## The exercise
Starting at the first line of the entries and ending at the line containing "For every layout", change "bbox" to "bounding box" and give those lines again, with everything else unchanged and the pictures left out.

## Excerpted records
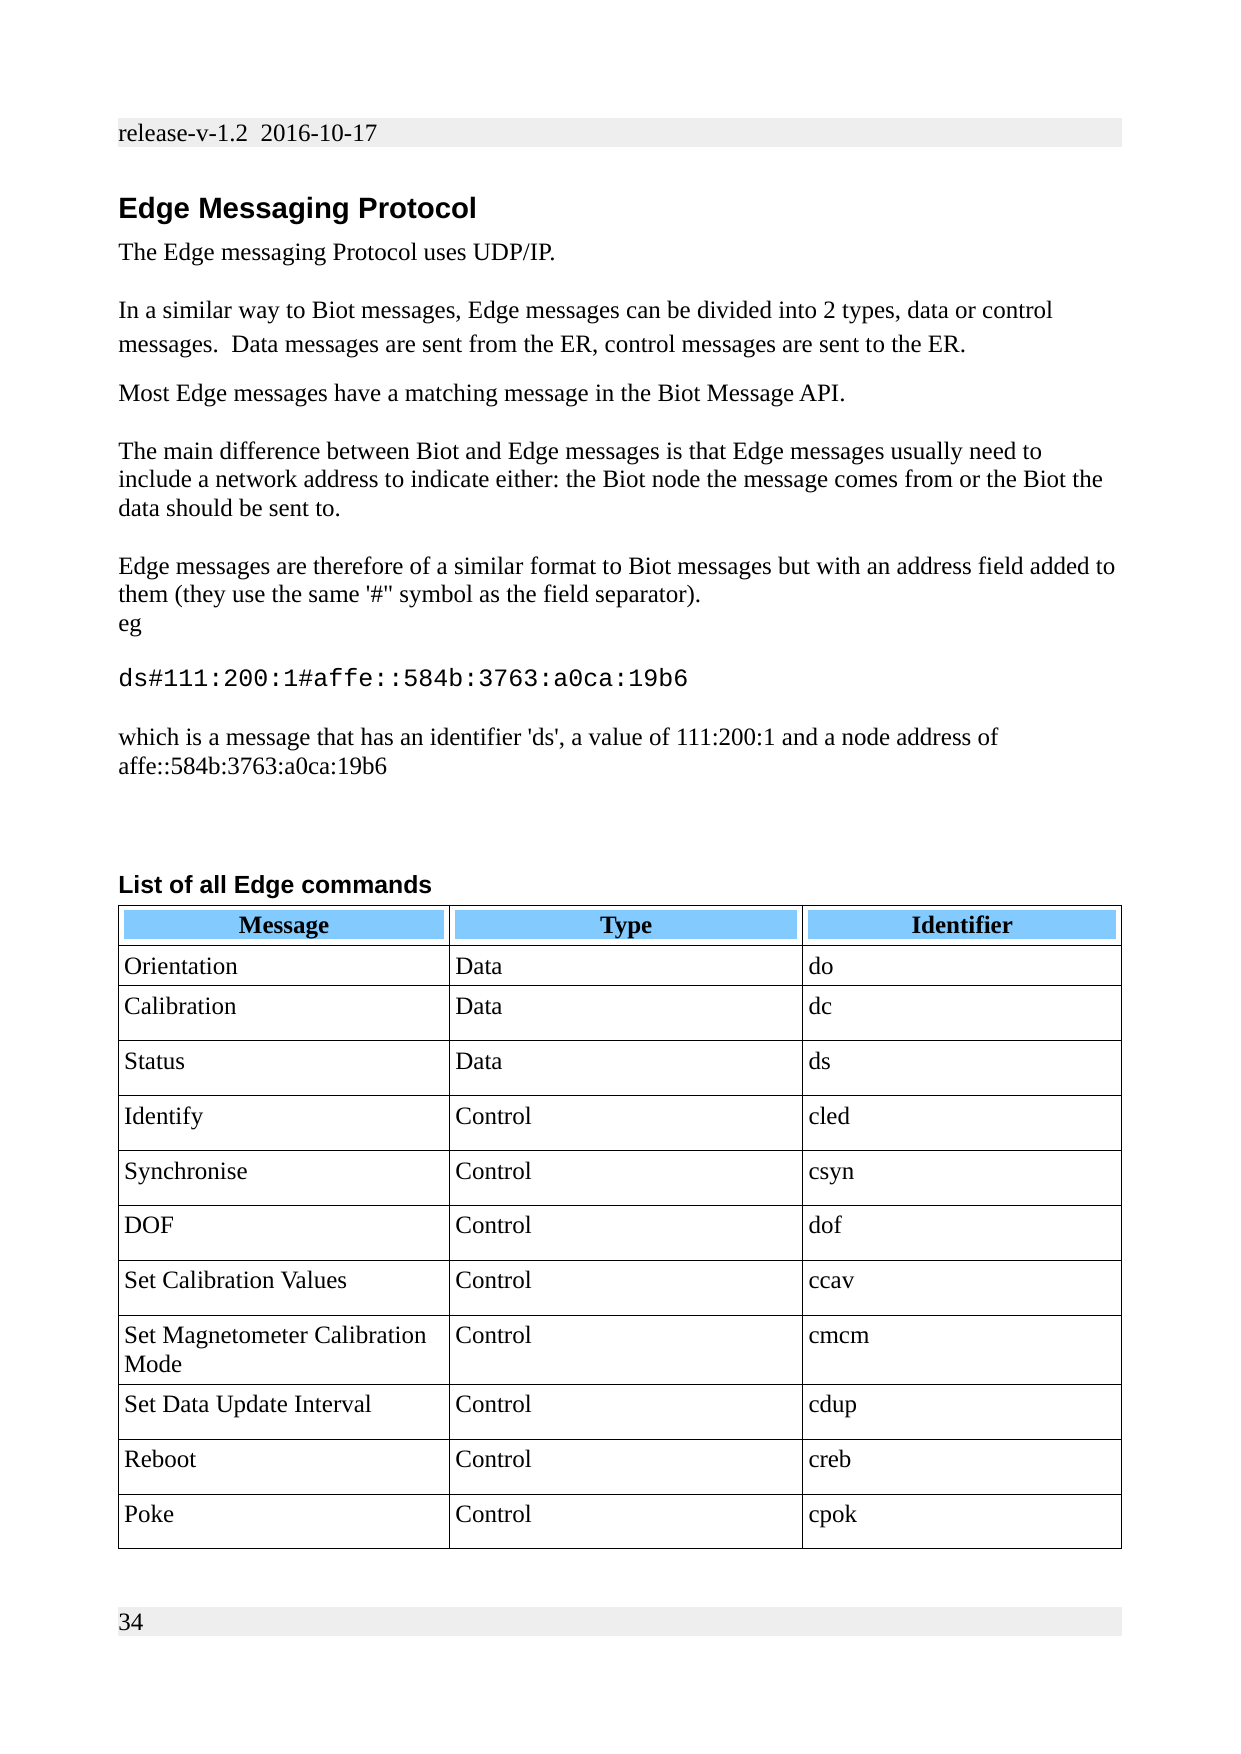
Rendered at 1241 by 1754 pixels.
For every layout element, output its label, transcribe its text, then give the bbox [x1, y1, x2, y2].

table_cell Control [450, 1151, 802, 1205]
table_cell Synchronise [119, 1151, 449, 1205]
text The Edge messaging Protocol uses UDP/IP. [118, 237, 1122, 266]
text eg [118, 608, 1122, 637]
table_cell cmcm [803, 1316, 1121, 1384]
table_cell Control [450, 1261, 802, 1314]
table_cell Data [450, 1041, 802, 1095]
text Edge messages are therefore of a similar format to Biot messages but with an address field added to them (they use the same '#" symbol as the field separator). [118, 551, 1122, 608]
table_cell Poke [119, 1495, 449, 1548]
table_cell Set Calibration Values [119, 1261, 449, 1314]
subtitle List of all Edge commands [118, 870, 1122, 898]
table_cell Data [450, 946, 802, 985]
table_header Type [450, 906, 802, 945]
table_cell cdup [803, 1385, 1121, 1438]
table_cell Reboot [119, 1440, 449, 1493]
table_cell Calibration [119, 986, 449, 1040]
table_cell csyn [803, 1151, 1121, 1205]
table_cell DOF [119, 1206, 449, 1260]
table_cell Control [450, 1096, 802, 1150]
table_header Message [119, 906, 449, 945]
table_cell Set Magnetometer Calibration Mode [119, 1316, 449, 1384]
table_cell cled [803, 1096, 1121, 1150]
table_cell Control [450, 1385, 802, 1438]
table_header Identifier [803, 906, 1121, 945]
table_cell Set Data Update Interval [119, 1385, 449, 1438]
table_cell dof [803, 1206, 1121, 1260]
text In a similar way to Biot messages, Edge messages can be divided into 2 types, data or control messages. Data messages are sent from the ER, control messages are sent to the ER. [118, 295, 1122, 358]
table_cell Identify [119, 1096, 449, 1150]
table_cell Orientation [119, 946, 449, 985]
text Most Edge messages have a matching message in the Biot Message API. [118, 378, 1122, 407]
table_cell Status [119, 1041, 449, 1095]
table_cell ds [803, 1041, 1121, 1095]
table_cell Data [450, 986, 802, 1040]
table_cell ccav [803, 1261, 1121, 1314]
table_cell Control [450, 1495, 802, 1548]
table_cell do [803, 946, 1121, 985]
subtitle Edge Messaging Protocol [118, 191, 1122, 225]
table_cell creb [803, 1440, 1121, 1493]
table_cell cpok [803, 1495, 1121, 1548]
table_cell Control [450, 1316, 802, 1384]
text The main difference between Biot and Edge messages is that Edge messages usually need to include a network address to indicate either: the Biot node the message comes from or the Biot the data should be sent to. [118, 436, 1122, 522]
table_cell dc [803, 986, 1121, 1040]
text ds#111:200:1#affe::584b:3763:a0ca:19b6 [118, 666, 1122, 694]
text which is a message that has an identifier 'ds', a value of 111:200:1 and a node address of affe::584b:3763:a0ca:19b6 [118, 722, 1122, 780]
table_cell Control [450, 1206, 802, 1260]
table_cell Control [450, 1440, 802, 1493]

## Response below
Rendered at 1241 by 1754 pixels.
For every layout element, output its label, transcribe its text, then give the bounding box [x1, y1, x2, y2].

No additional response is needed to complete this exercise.